(SOURCE EXTRACT Opens)

I went swimming with a Seiko 5 automatic watch just before Christmas, and I ended up getting water in the works having inadvertently the crown not fully pressed home before I got in the water. The result after 45 minutes swimming was a watch that had stopped and that had a small amount of water in the works. When I got home, I removed the back and dried the watch out for 24 hours on the boiler. It looked fine, and I got it running again, but it would stop randomly when wearing. It was at this point I noticed (through the glass back plate) that the oscillating weight that winds the watch when moving was sticking and jamming stuck unless shaken with force. Removing the back again and turning that part with a screwdriver showed clear resistance at certain points of rotation. The rotor sits on a tiny ball brace with 5 bearings.

Hmmm, what to do? Seiko 5 are wonderful and reliable mechanical timepieces. But also wonderfully affordable. This means repair/service in a workshop would cost me close to the price of a replacement watch. And a new replacement would come with guarantee. So what about servicing it myself? Worse case, I would kill a watch that was no longer working. Technically, the watch was repairable, but otherwise an economic write-off.

(SOURCE EXTRACT Closes)
(INFORMATION SHOWN Opens)

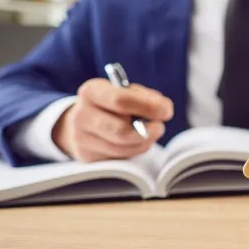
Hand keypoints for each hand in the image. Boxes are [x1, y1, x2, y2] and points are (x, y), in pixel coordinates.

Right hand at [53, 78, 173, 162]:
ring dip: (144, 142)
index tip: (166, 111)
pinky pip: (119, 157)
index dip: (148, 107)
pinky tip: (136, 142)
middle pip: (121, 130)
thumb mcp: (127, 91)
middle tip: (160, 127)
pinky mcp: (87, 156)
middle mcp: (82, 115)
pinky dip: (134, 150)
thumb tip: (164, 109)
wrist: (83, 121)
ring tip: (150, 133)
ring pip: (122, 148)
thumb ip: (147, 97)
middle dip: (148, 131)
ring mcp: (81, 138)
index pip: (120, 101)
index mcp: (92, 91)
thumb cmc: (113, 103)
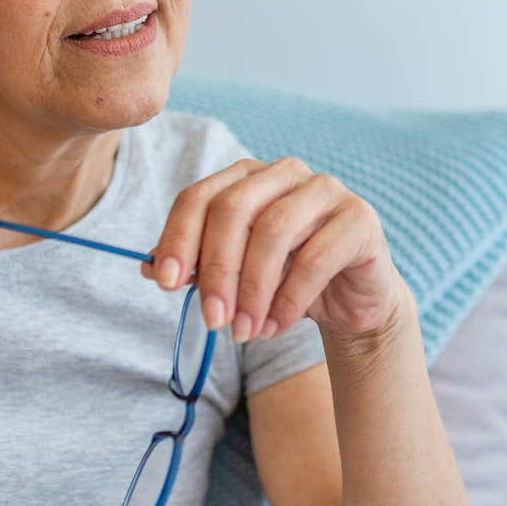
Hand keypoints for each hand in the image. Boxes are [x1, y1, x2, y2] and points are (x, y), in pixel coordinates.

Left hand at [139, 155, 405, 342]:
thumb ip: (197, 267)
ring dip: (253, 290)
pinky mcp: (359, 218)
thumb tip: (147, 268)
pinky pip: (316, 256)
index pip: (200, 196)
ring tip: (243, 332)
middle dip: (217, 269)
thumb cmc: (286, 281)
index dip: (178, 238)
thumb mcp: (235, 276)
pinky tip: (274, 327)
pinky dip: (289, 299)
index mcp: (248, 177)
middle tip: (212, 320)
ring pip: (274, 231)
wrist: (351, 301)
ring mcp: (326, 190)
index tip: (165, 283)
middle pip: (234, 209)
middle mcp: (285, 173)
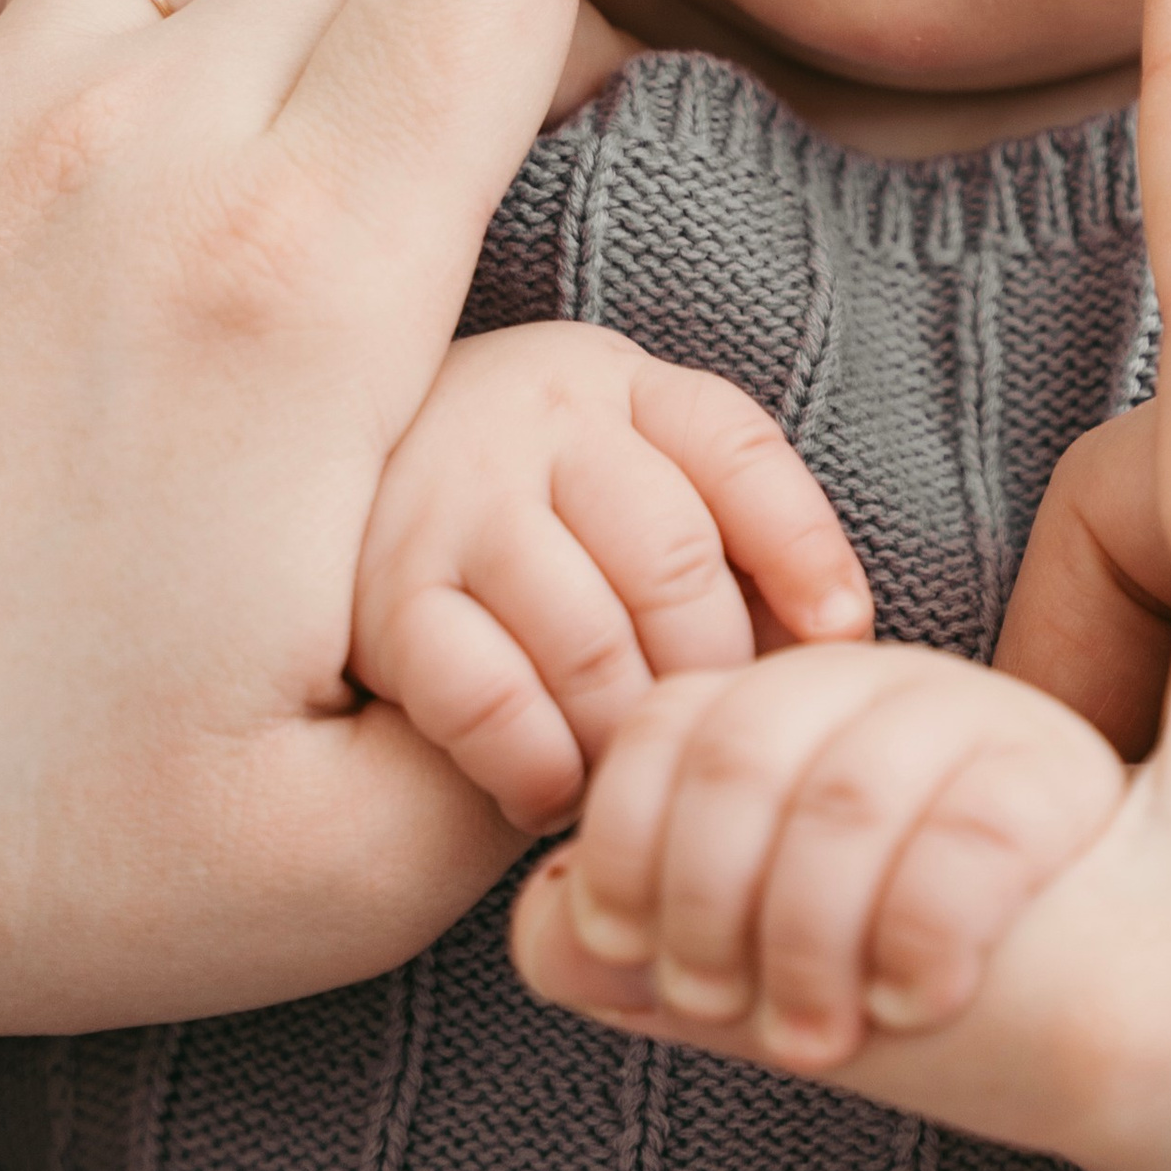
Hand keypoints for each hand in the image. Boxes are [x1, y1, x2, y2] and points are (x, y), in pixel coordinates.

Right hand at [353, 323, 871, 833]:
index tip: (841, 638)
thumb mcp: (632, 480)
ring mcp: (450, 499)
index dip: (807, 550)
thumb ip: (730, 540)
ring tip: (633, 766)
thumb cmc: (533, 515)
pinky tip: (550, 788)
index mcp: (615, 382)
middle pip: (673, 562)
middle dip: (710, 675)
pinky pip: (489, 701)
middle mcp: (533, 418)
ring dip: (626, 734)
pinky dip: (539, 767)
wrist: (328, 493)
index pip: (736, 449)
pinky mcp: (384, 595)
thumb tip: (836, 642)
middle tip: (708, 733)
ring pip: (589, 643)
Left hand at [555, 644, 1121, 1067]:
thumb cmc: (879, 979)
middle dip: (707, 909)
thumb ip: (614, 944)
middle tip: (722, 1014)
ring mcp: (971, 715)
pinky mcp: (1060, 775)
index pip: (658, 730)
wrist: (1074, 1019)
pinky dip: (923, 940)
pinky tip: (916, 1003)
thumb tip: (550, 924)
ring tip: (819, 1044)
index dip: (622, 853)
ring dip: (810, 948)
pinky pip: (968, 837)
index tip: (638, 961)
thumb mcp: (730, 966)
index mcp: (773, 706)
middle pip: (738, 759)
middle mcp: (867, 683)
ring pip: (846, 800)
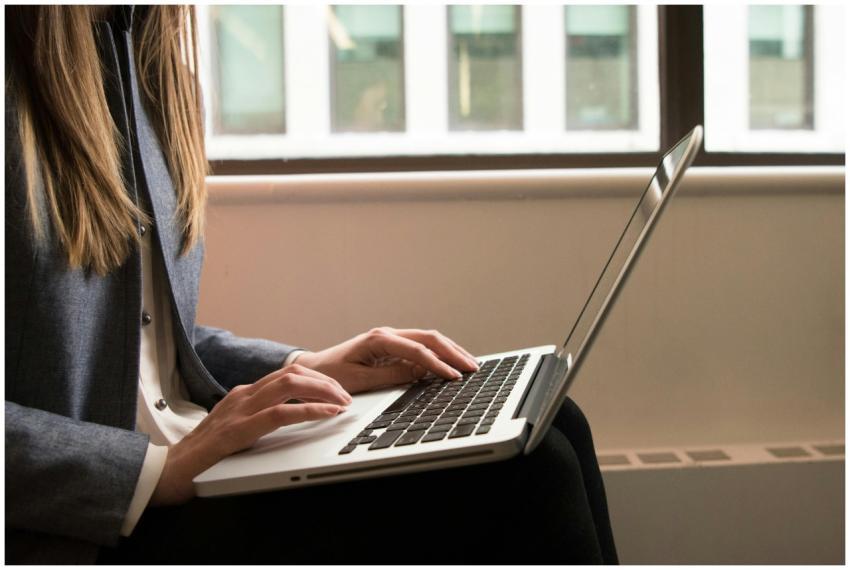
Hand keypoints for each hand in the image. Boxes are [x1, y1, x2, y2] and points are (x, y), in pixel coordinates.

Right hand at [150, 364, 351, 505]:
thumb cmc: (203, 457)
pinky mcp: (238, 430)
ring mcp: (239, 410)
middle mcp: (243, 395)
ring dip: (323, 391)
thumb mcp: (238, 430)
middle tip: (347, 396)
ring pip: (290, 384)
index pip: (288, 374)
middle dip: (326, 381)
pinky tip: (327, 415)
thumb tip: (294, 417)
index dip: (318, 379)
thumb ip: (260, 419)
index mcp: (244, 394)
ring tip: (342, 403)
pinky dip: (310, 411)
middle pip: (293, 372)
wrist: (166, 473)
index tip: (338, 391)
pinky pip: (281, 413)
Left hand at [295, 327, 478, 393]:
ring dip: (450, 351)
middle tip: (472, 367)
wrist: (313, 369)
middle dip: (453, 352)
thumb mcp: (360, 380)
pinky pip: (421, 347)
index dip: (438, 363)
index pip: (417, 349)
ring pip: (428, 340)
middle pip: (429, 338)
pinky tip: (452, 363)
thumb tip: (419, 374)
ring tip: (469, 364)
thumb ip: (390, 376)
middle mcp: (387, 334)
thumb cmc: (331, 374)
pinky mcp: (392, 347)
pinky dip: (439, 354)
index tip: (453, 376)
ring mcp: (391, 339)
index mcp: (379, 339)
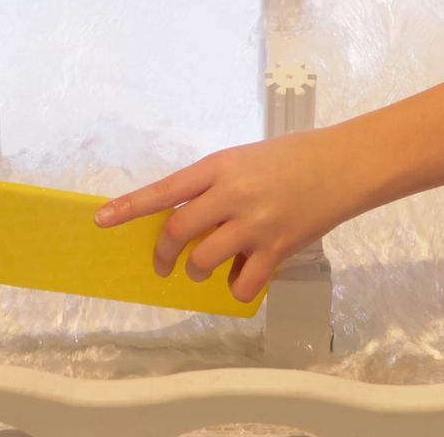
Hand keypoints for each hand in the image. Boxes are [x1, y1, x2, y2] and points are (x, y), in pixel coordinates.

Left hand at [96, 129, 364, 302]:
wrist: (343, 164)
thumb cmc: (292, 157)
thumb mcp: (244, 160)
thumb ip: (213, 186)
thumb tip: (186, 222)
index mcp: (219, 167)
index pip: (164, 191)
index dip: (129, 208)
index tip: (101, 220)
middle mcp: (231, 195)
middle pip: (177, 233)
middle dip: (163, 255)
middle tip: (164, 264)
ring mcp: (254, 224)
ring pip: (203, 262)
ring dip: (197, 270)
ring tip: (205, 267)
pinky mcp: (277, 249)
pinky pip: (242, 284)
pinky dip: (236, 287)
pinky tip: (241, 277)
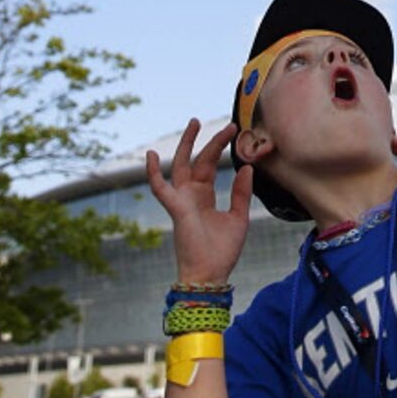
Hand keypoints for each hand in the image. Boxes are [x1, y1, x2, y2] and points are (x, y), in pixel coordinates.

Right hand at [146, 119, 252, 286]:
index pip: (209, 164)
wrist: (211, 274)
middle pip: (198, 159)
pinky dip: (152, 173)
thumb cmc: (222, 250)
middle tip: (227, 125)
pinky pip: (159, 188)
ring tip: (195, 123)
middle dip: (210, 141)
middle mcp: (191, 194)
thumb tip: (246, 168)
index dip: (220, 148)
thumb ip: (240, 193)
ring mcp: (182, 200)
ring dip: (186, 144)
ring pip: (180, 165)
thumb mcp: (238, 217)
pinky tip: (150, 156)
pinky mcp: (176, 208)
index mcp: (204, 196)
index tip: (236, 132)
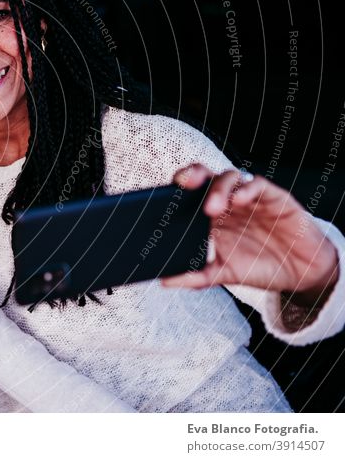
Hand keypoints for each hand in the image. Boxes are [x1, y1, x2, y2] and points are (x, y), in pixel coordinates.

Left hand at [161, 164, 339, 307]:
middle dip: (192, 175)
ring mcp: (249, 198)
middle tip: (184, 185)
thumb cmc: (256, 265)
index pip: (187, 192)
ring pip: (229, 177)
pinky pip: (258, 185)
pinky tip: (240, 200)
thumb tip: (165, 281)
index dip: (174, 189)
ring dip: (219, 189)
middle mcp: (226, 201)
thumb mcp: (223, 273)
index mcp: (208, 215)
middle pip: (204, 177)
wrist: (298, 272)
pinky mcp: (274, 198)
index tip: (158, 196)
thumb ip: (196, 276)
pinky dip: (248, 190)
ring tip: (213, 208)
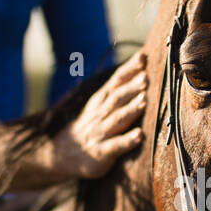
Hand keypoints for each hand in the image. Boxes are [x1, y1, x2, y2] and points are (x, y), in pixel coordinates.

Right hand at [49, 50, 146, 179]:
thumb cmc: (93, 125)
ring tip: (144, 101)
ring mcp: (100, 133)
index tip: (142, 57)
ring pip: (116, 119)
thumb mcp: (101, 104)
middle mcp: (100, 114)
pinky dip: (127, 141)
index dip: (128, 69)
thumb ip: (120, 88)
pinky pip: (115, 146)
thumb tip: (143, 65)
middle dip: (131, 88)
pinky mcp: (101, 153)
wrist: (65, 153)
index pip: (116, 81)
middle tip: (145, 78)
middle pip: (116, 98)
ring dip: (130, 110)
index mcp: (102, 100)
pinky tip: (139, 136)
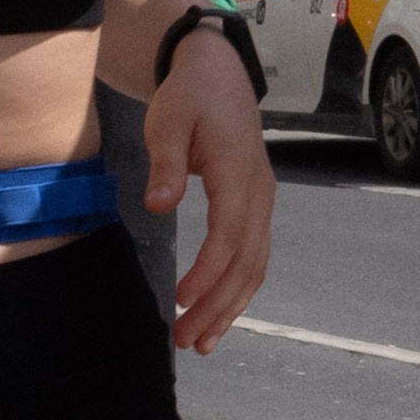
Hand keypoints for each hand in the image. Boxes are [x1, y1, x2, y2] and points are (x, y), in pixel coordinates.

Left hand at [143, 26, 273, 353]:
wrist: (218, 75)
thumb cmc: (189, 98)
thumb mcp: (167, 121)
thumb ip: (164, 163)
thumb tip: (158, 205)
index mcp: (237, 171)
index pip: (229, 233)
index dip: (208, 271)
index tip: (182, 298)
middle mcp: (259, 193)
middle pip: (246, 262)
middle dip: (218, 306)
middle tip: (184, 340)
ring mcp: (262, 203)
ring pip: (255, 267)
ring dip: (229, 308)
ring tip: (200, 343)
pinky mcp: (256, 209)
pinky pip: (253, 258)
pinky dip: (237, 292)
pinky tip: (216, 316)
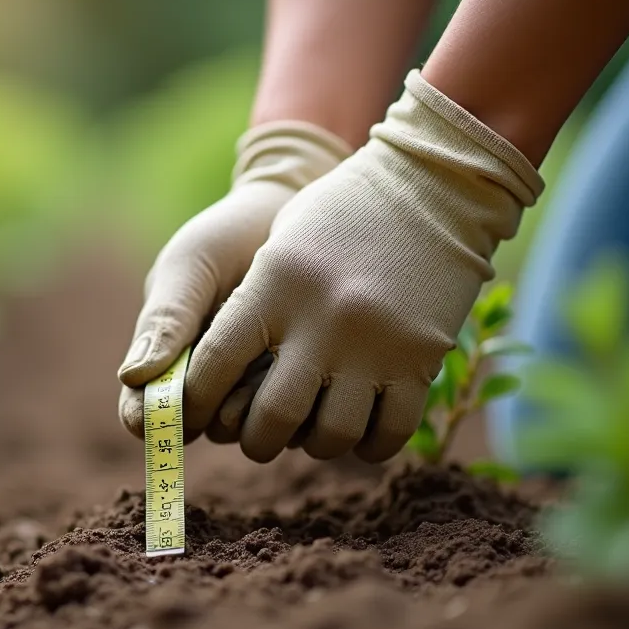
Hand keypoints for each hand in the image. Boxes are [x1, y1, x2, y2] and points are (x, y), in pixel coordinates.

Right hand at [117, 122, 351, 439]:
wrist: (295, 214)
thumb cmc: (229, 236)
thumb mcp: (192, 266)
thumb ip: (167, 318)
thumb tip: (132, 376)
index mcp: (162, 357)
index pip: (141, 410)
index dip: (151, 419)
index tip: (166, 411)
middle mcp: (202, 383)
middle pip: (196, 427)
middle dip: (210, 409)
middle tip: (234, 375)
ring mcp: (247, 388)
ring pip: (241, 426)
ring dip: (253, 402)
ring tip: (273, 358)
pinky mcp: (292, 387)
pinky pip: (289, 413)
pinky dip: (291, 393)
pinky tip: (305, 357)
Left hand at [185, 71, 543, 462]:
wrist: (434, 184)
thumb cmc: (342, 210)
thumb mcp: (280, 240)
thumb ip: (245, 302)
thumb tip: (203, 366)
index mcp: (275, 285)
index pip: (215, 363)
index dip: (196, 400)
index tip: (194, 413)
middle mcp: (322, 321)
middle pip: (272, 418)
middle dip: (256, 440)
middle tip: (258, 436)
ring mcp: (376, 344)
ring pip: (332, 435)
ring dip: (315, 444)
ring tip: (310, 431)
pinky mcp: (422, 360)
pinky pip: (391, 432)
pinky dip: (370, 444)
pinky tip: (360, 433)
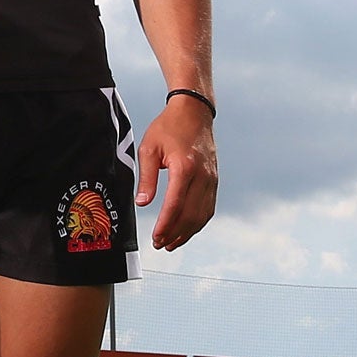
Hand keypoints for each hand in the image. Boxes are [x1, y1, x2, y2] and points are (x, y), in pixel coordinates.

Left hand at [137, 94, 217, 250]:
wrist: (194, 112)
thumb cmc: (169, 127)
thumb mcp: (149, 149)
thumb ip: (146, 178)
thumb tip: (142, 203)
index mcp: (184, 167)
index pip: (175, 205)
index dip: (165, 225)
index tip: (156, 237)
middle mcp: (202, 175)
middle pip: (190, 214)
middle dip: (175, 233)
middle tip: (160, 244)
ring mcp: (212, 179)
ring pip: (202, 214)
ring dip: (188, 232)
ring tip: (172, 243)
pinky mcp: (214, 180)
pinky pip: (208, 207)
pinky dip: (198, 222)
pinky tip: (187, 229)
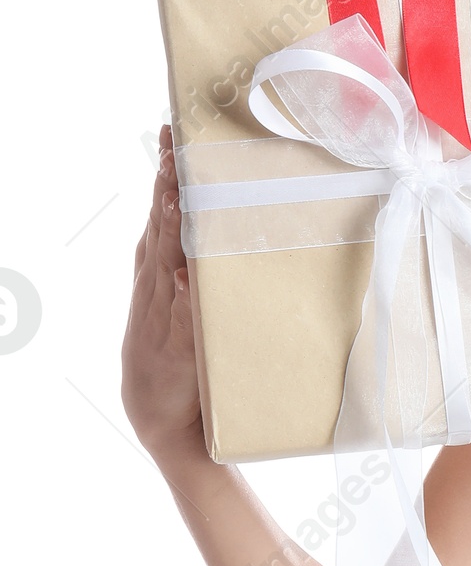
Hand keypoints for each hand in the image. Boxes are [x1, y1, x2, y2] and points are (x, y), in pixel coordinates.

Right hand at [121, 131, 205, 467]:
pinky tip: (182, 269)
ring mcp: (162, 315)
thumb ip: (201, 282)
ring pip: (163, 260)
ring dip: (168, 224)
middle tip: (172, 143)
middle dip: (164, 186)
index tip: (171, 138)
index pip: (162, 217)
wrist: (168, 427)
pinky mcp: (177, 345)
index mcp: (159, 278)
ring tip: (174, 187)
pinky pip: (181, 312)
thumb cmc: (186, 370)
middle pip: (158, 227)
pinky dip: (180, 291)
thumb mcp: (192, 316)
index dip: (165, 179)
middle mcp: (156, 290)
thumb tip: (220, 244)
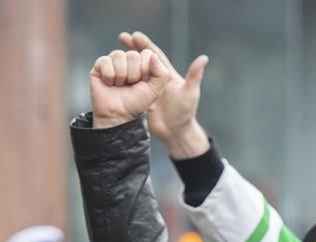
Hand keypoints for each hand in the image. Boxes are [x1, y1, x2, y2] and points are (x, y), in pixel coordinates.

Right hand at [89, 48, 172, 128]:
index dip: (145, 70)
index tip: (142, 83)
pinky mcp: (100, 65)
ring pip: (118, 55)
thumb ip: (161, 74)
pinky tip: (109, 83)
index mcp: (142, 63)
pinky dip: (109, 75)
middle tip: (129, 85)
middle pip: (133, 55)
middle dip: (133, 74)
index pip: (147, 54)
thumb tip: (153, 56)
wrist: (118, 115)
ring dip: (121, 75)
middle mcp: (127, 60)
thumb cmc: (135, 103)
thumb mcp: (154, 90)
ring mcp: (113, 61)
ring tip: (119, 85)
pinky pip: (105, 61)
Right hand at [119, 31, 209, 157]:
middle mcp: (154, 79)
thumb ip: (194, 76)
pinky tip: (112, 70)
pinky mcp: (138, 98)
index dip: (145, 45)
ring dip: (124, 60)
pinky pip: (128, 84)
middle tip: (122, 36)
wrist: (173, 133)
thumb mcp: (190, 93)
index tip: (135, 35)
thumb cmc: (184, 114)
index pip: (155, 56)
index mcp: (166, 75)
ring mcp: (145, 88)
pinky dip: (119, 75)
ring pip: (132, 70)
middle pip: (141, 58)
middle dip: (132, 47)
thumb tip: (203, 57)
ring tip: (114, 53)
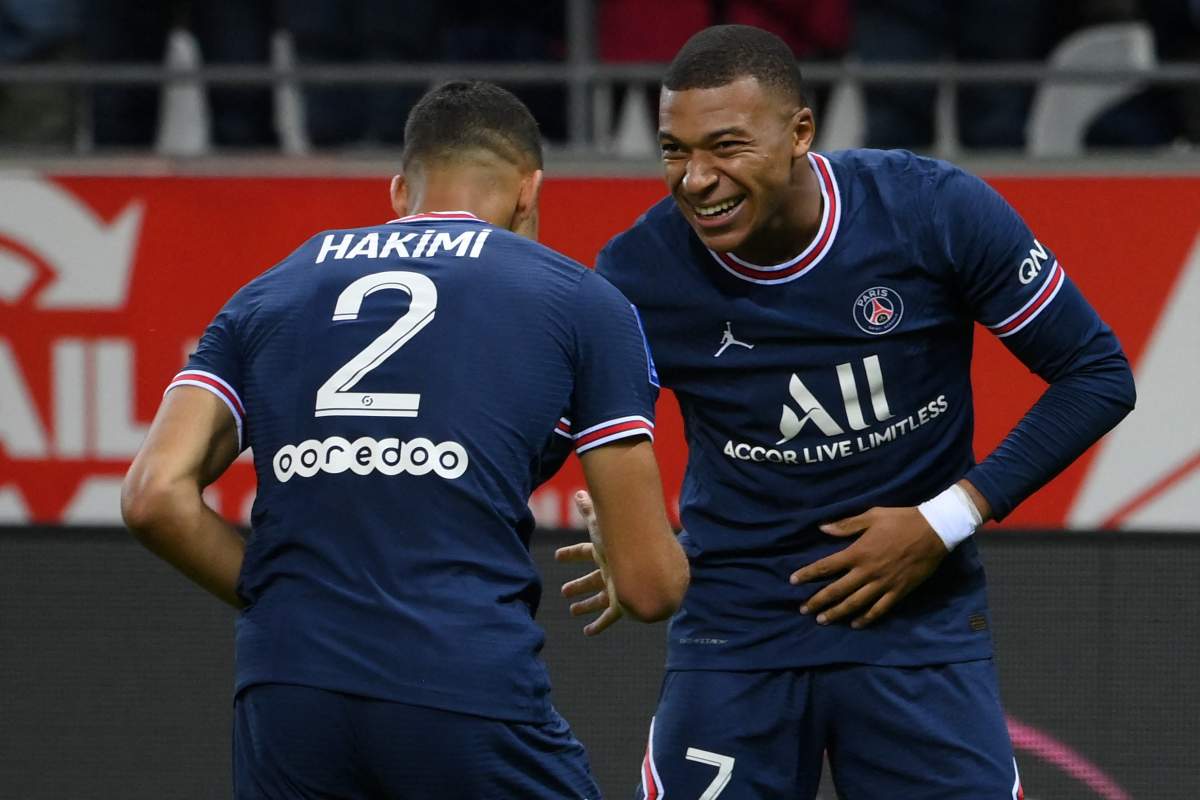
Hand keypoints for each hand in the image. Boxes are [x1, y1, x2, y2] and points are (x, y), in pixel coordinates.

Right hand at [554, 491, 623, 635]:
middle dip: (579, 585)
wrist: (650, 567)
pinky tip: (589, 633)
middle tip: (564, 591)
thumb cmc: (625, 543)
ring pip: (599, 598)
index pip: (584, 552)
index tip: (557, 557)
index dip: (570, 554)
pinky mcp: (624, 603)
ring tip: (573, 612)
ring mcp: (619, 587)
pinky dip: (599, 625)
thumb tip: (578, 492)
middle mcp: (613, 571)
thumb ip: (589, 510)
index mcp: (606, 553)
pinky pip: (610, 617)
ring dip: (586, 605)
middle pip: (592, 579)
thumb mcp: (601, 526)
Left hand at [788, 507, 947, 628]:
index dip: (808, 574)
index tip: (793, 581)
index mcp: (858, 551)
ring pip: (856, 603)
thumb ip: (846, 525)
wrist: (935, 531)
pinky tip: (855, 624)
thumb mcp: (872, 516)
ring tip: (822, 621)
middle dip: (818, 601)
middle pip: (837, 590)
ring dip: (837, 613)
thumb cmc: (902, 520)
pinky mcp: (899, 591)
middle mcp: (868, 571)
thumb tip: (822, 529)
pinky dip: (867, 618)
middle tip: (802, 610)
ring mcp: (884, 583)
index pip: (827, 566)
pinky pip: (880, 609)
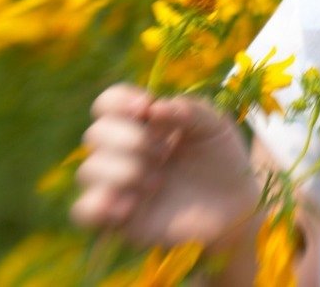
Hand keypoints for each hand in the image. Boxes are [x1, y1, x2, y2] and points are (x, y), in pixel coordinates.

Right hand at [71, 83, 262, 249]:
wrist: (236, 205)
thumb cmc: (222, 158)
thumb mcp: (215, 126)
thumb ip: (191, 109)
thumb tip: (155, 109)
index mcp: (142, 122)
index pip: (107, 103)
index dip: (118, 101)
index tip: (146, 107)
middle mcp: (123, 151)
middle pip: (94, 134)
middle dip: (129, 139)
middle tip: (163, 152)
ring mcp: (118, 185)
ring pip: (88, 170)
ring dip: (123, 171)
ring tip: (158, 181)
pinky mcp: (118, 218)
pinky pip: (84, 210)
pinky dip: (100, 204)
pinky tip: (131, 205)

(INFORMATION SHOWN Closes)

**TASK LIST**.
**A)** Condense the paragraph of the Seiko account that begins "Hmmm, what to do?" into a shorter version that keeps its main facts.
**B)** From the Seiko account, write out the passage from "Hmmm, what to" to "an economic write-off." word for word.

**TASK-BY-TASK OUTPUTS**.
**A)** Seiko 5 watches are reliable and affordable mechanical watches. A workshop repair would therefore cost close to the price of a new one, and a new one would come with a guarantee. Servicing it at home risked only a watch that had already stopped working. The watch could technically be repaired but was otherwise an economic write-off.

**B)**
Hmmm, what to do? Seiko 5 are wonderful and reliable mechanical timepieces. But also wonderfully affordable. This means repair/service in a workshop would cost me close to the price of a replacement watch. And a new replacement would come with guarantee. So what about servicing it myself? Worse case, I would kill a watch that was no longer working. Technically, the watch was repairable, but otherwise an economic write-off.